One area many Americans are concerned with is the rising cost of fuel prices. Although both candidates support domestic oil drilling, they also are pushing alternative fuels such as biofuels, hybrid and electric technology.

Obama wants to have 1 million plug-in hybrid cars in the hands of consumers by 2015. Current hybrids run on electric motors at low speeds and gas at higher speeds. Newer models charge by being plugged into the wall, said Dr. Dennis Miller, a chemical engineering professor who researches the production of fuels and chemicals from renewable resources.

“There will be electric cars available in two years, like GM’s Volt in 2010,” Miller said. “The technology for hybrids is here.”

McCain is pushing the Clean Car Challenge, which will provide automakers with a $5,000 tax credit for each zero-emission car sold. He also is promoting alternative fuels such as ethanol, especially cellulosic ethanol.

Miller’s research deals with developing renewable fuels, such as cellulosic ethanol, and chemicals for use in plastics and other items. He said cellulosic ethanol is made from the structural part of a plant, such as corn stalks or grass, as opposed to ethanol made from the starches from the kernels of corn.

This type of ethanol is less likely to interfere with food crops, according to McCain’s Web site.

“The food versus fuel controversy has come up in the last two years since the ethanol industry has really grown up,” Miller said. “The demand for ethanol has gone up exponentially and it takes a few years to increase corn production.”

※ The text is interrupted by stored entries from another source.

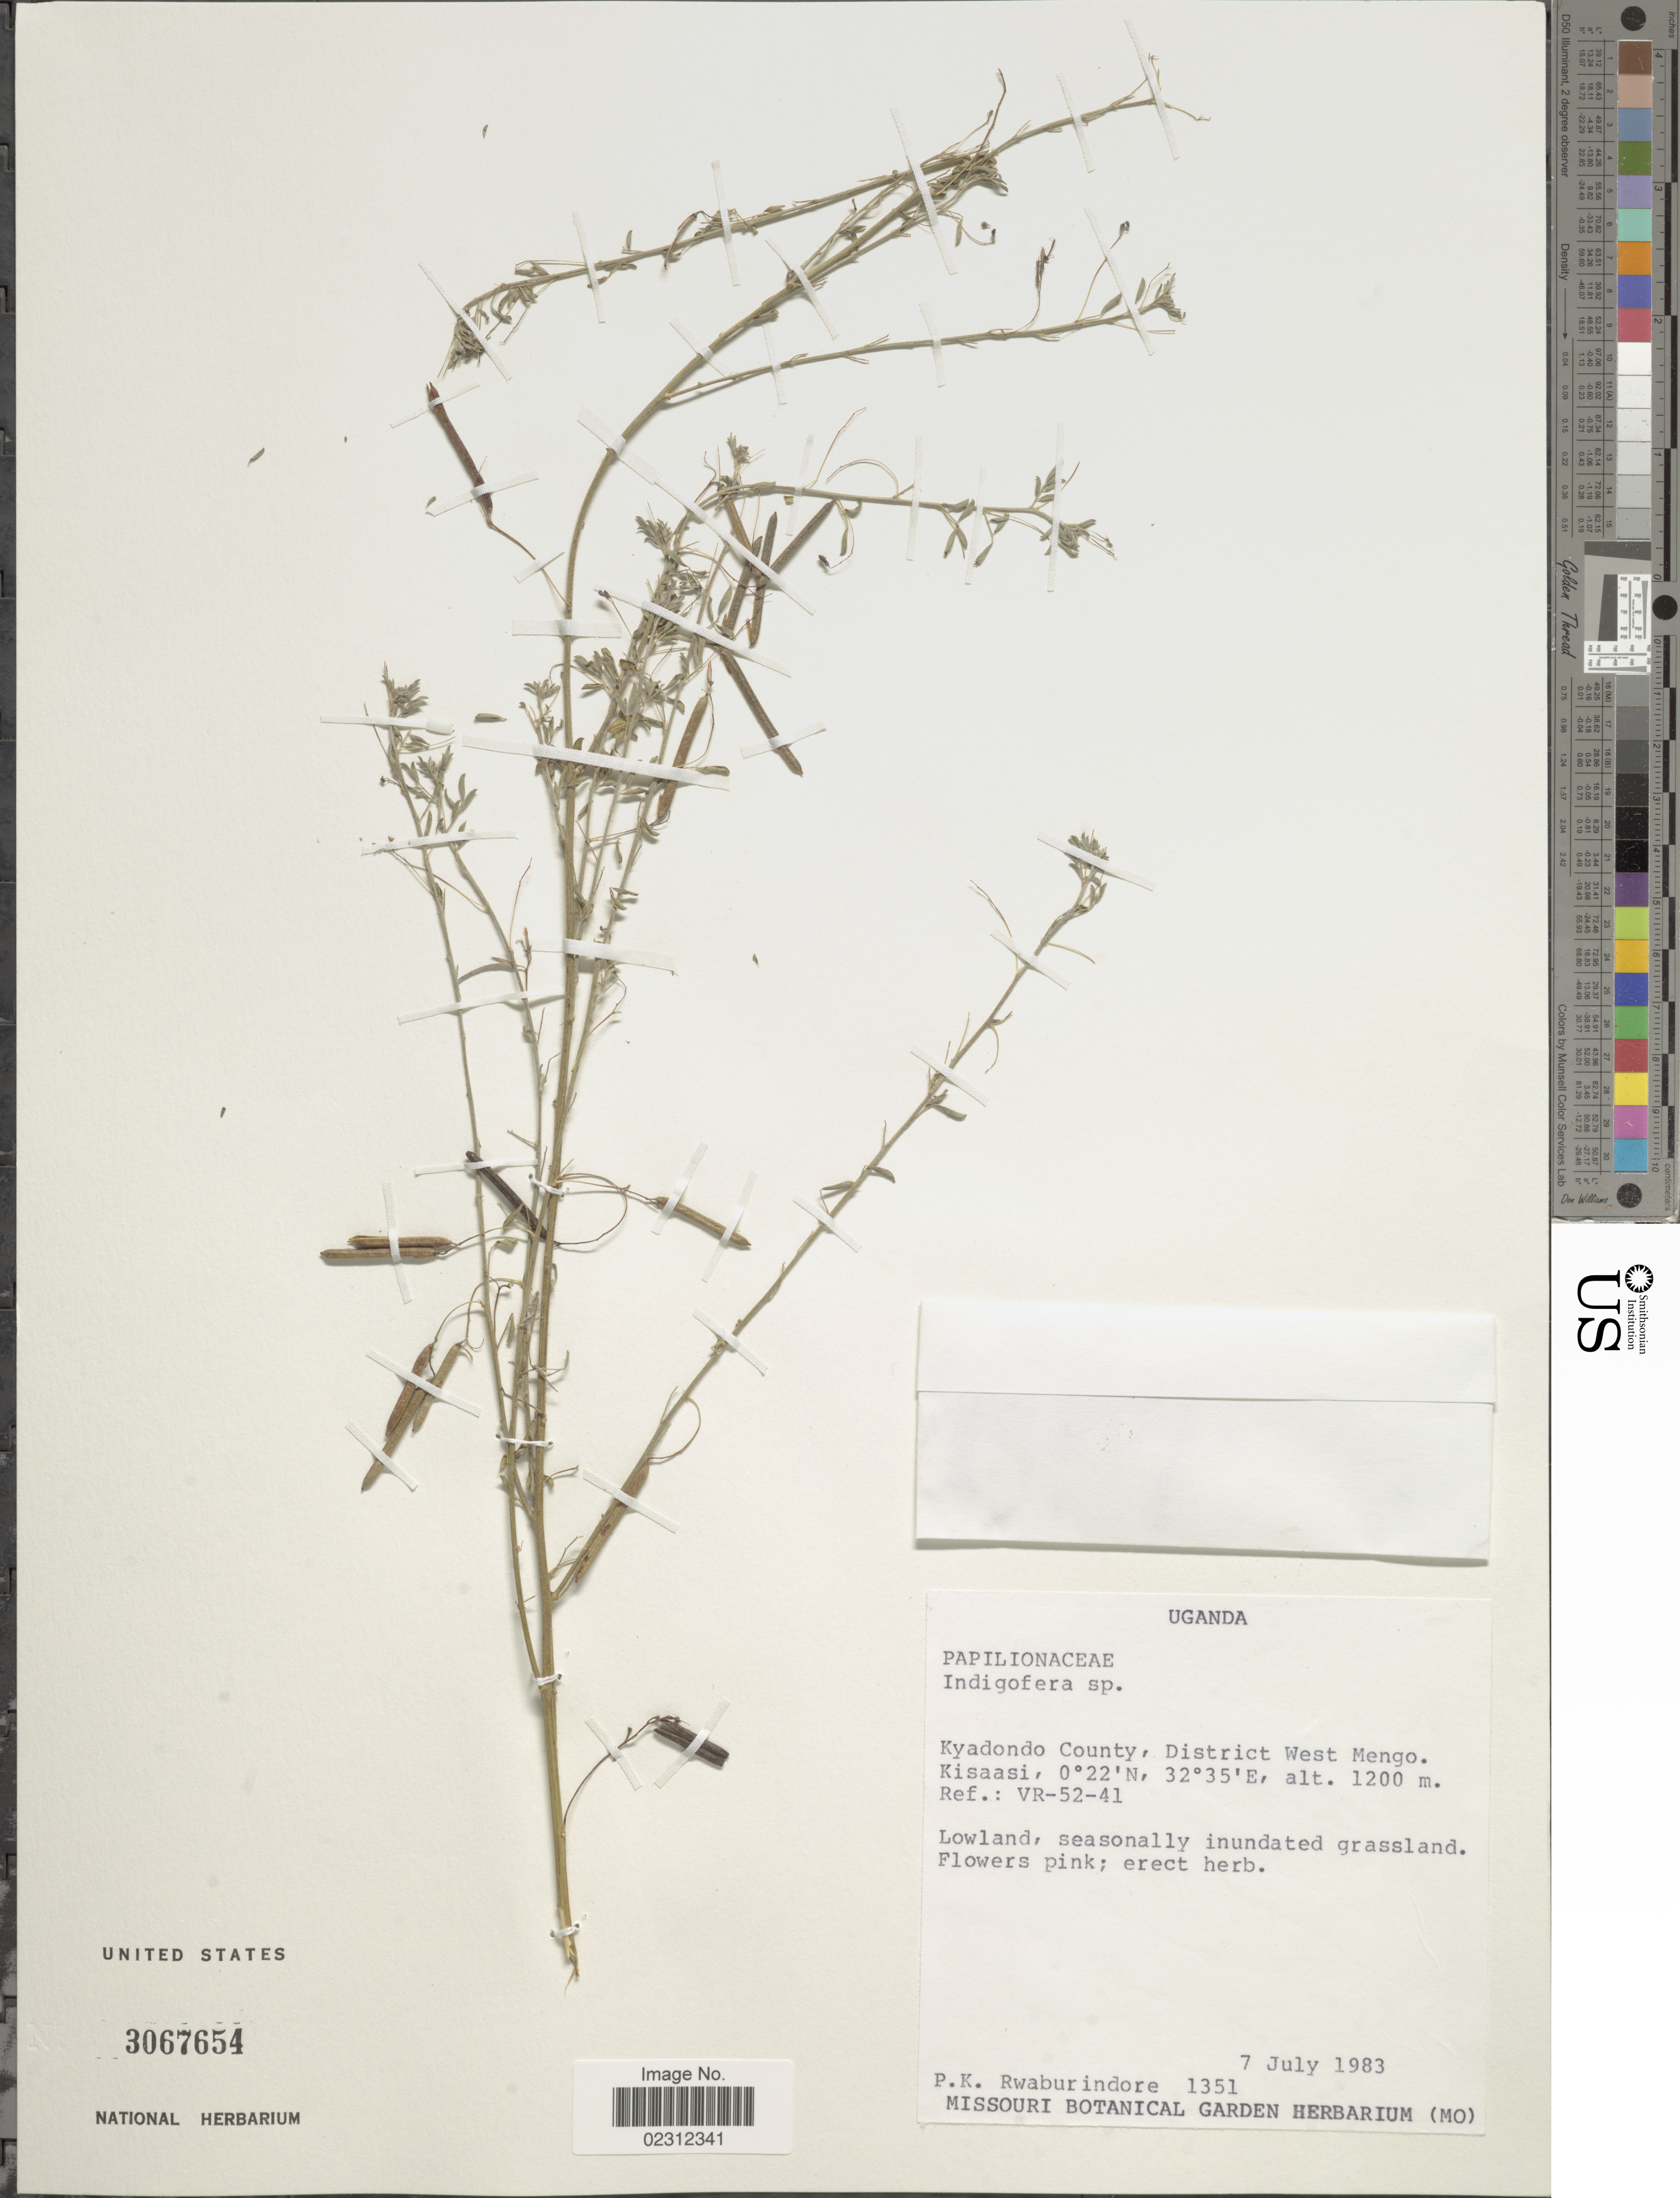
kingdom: Plantae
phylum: Tracheophyta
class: Magnoliopsida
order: Fabales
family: Fabaceae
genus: Indigofera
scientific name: Indigofera sp.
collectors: P. Rwaburindore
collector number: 1351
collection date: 1983-07-07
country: Uganda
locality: Kyadondo County, District West Mengo. Kisaasi, Ref.: VR-52-41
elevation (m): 1200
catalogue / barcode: US 3067654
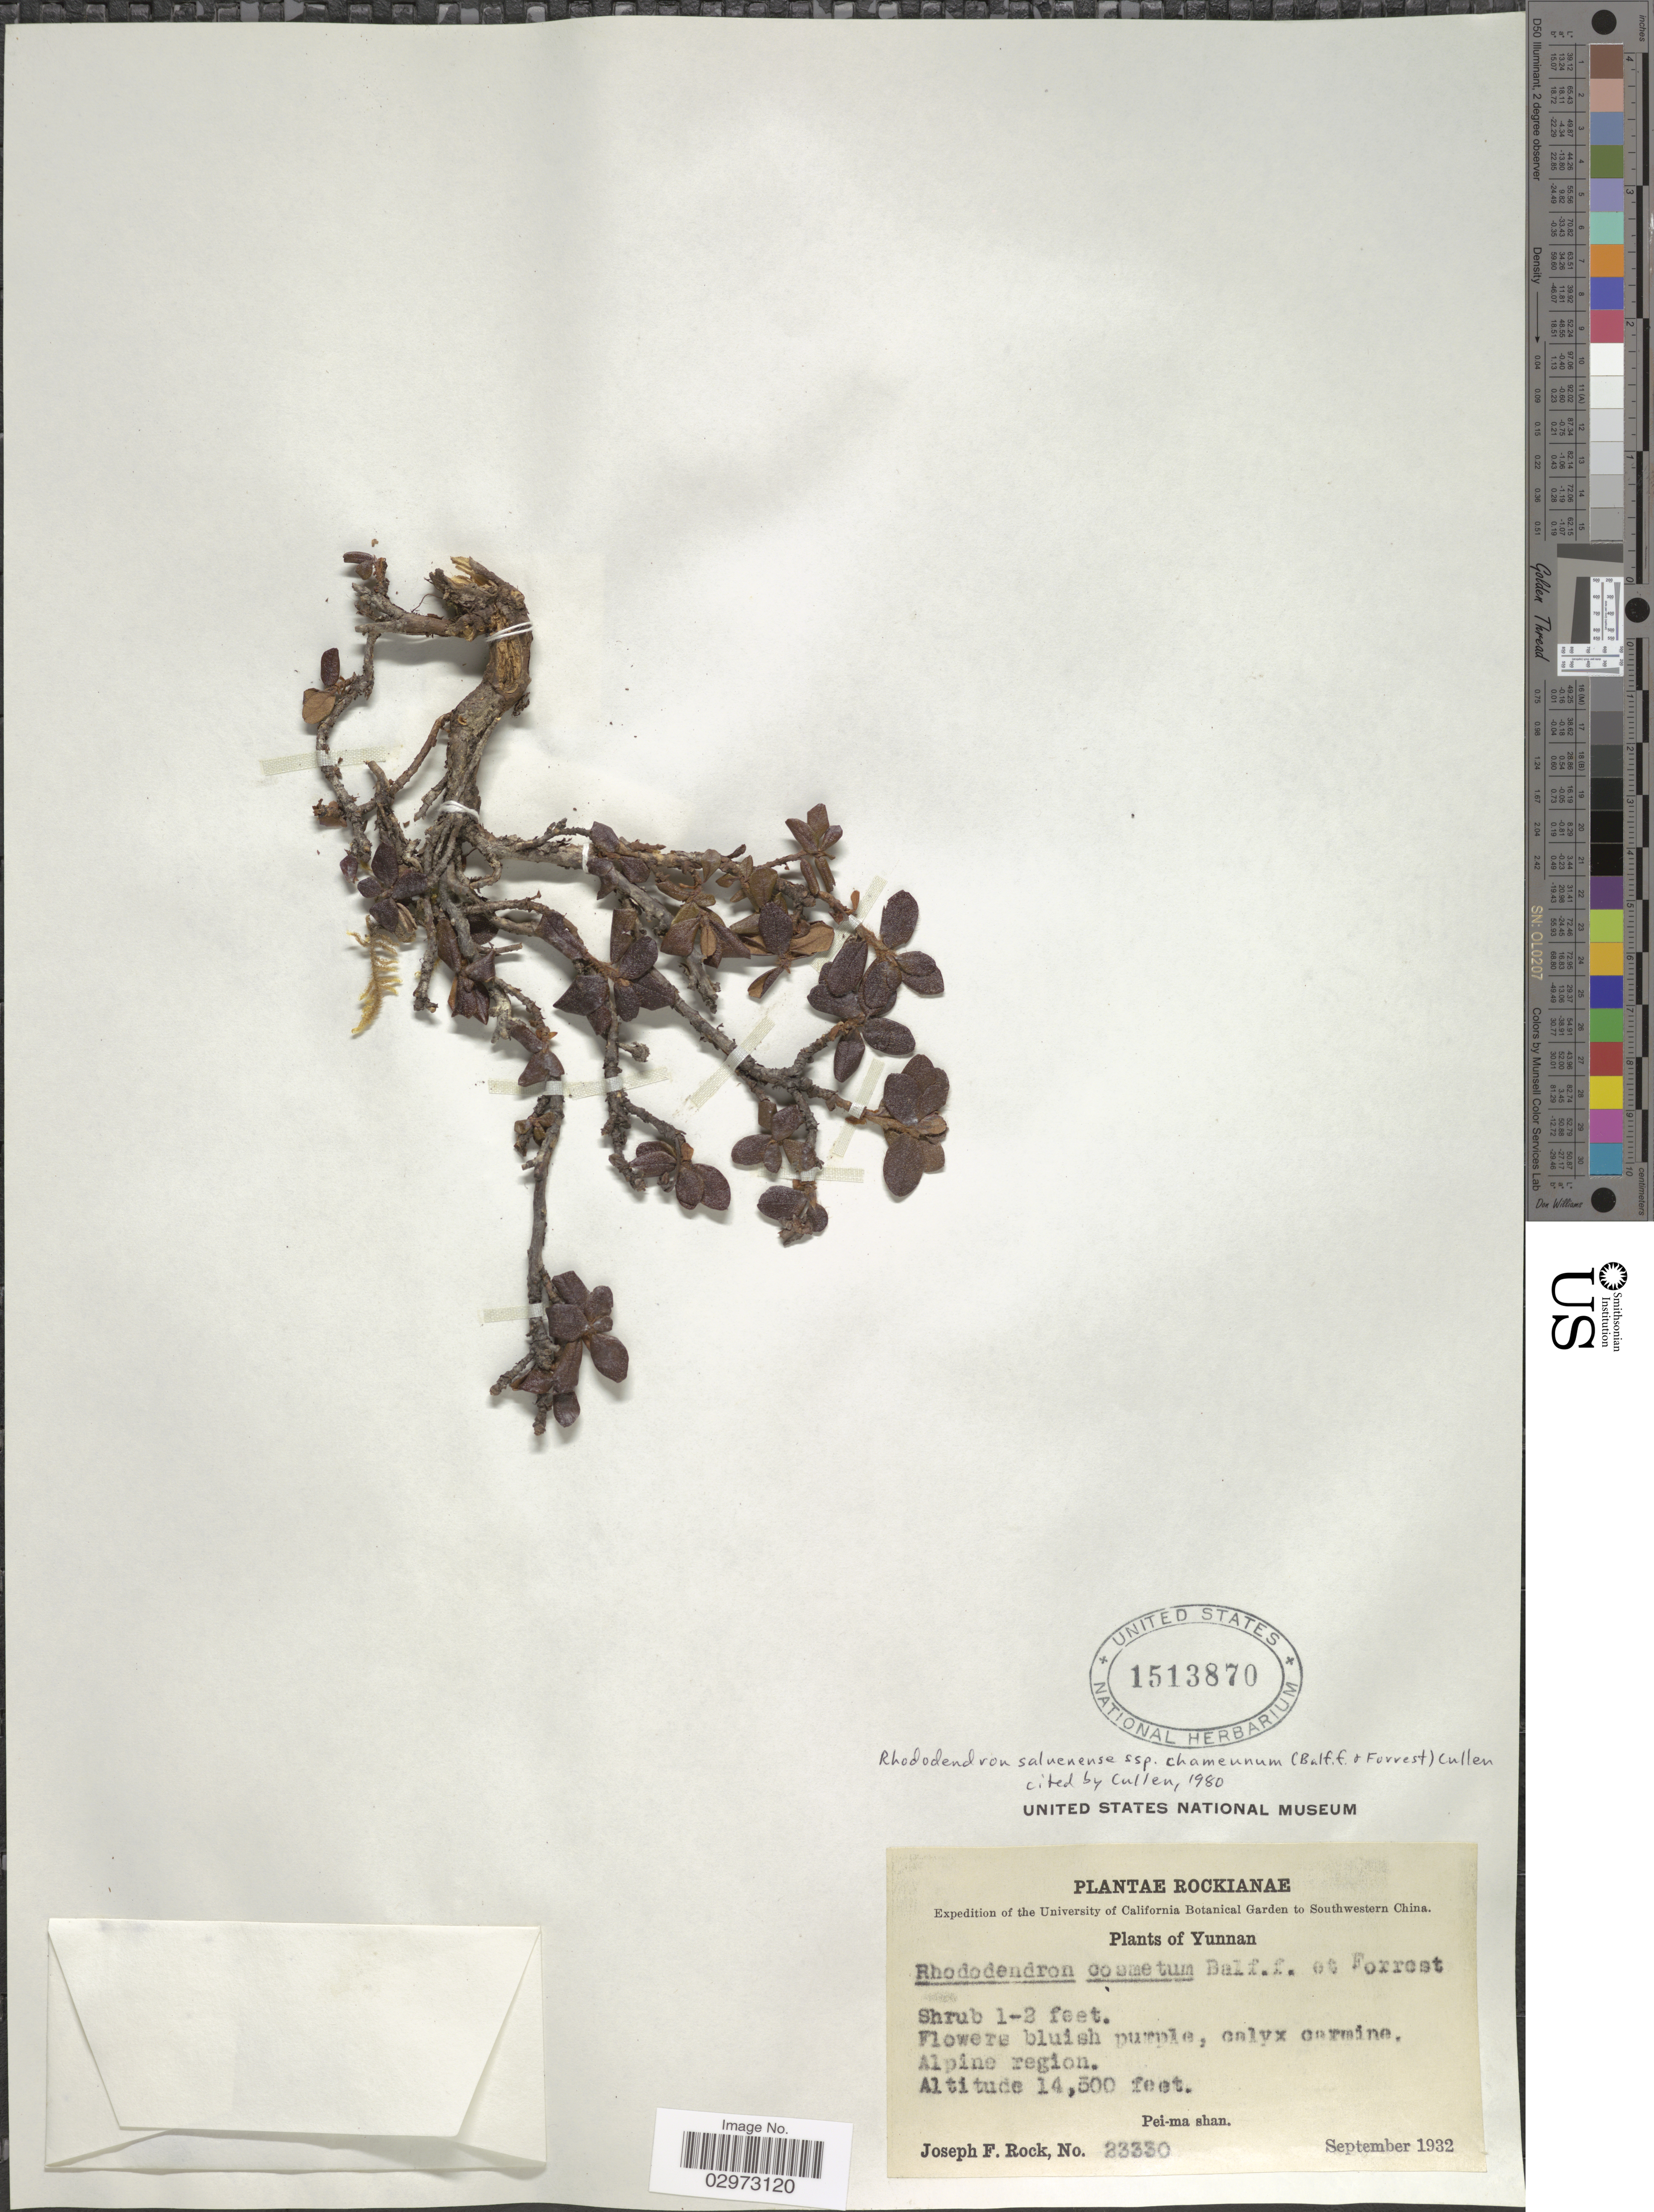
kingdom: Plantae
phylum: Tracheophyta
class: Magnoliopsida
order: Ericales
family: Ericaceae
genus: Rhododendron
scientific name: Rhododendron saluenense subsp. chameunum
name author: (Balf. f. & Forrest) Cullen in Cullen & D.F.Chamb.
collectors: J. F. Rock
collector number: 23330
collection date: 1932-09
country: China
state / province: Yunnan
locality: Southwestern China. Alpine region. Pei-ma shan.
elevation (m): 4420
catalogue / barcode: US 1513870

Much of the funding supporting general research at MSU and Miller’s research, specifically, comes from federal funding that could be affected by the party that gains power, said Dr. Steven Pueppke, an assistant vice president for research and graduate studies and director of the office of biobased technologies.

“Both parties have indicated that they want renewable and alternative energy, so opportunities will still be out there regardless of which party (wins the presidency),” Pueppke said.